DATASET EXTRACT:
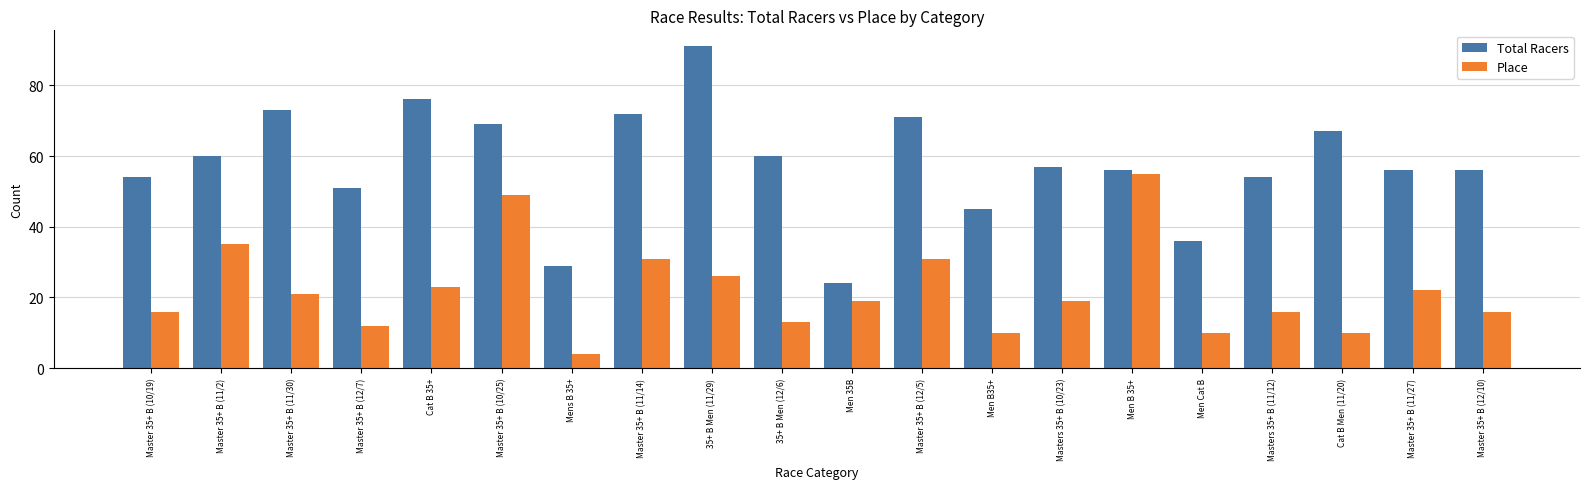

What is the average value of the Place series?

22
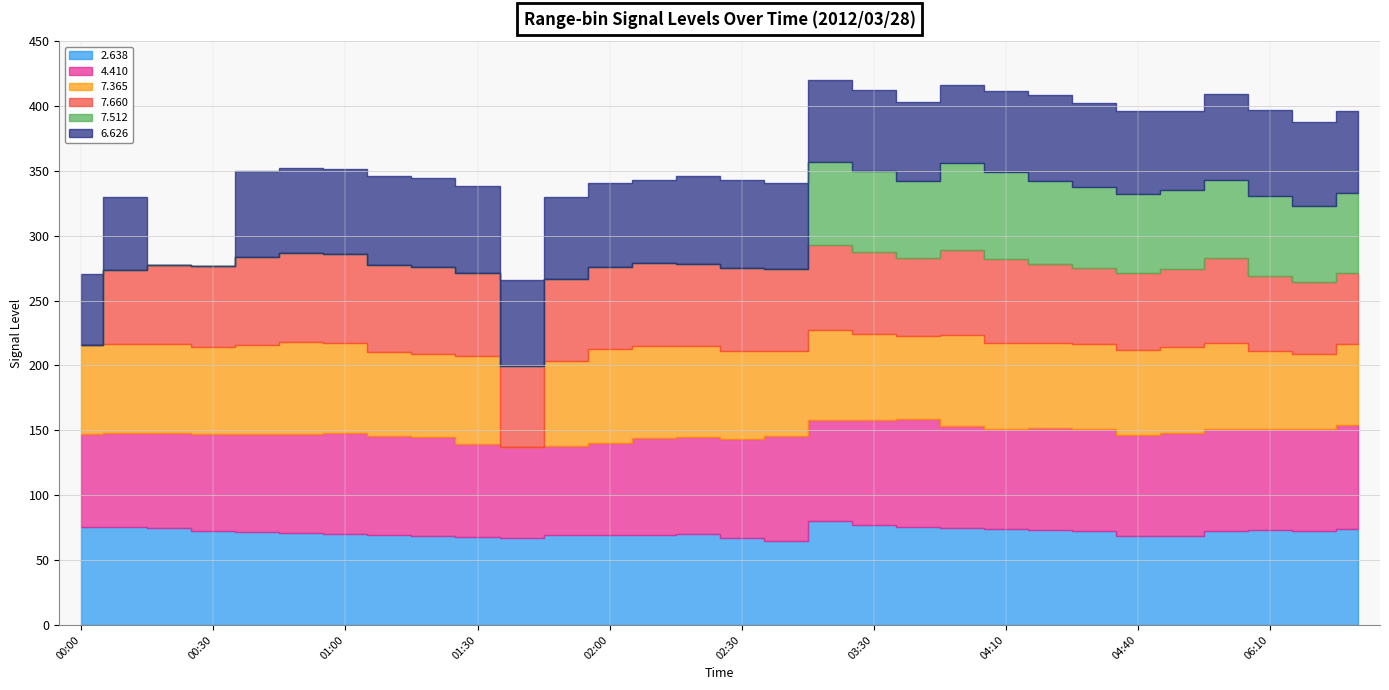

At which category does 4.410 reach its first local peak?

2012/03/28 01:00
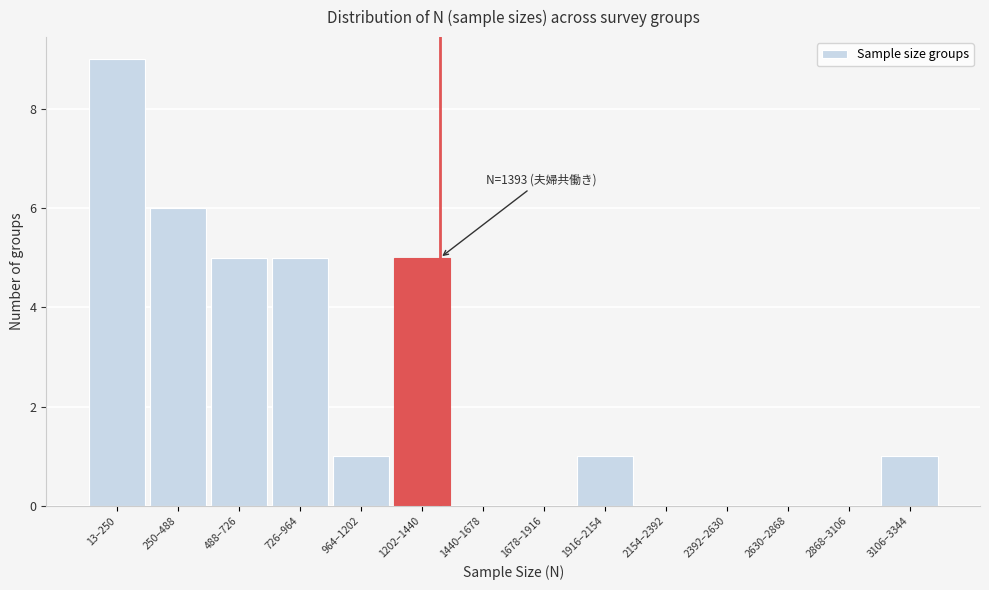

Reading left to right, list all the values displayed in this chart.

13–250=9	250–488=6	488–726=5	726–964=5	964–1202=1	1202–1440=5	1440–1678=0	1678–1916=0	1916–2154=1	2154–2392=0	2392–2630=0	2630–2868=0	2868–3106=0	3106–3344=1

ABOUT THIS EXERCISE:
Please set out the nonblank lines of these entries as a Markdown table with the columns "Row" and "Line", numbering each row. Leave the pictures out of the table.

ANSWER TO THE EXERCISE:
| Row | Line |
|---|---|
| 1 | What is the average value of the Place series? |
| 2 | 22 |
| 3 | At which category does 4.410 reach its first local peak? |
| 4 | 2012/03/28 01:00 |
| 5 | Reading left to right, list all the values displayed in this chart. |
| 6 | 13–250=9	250–488=6	488–726=5	726–964=5	964–1202=1	1202–1440=5	1440–1678=0	1678–1916=0	1916–2154=1	2154–2392=0	2392–2630=0	2630–2868=0	2868–3106=0	3106–3344=1 |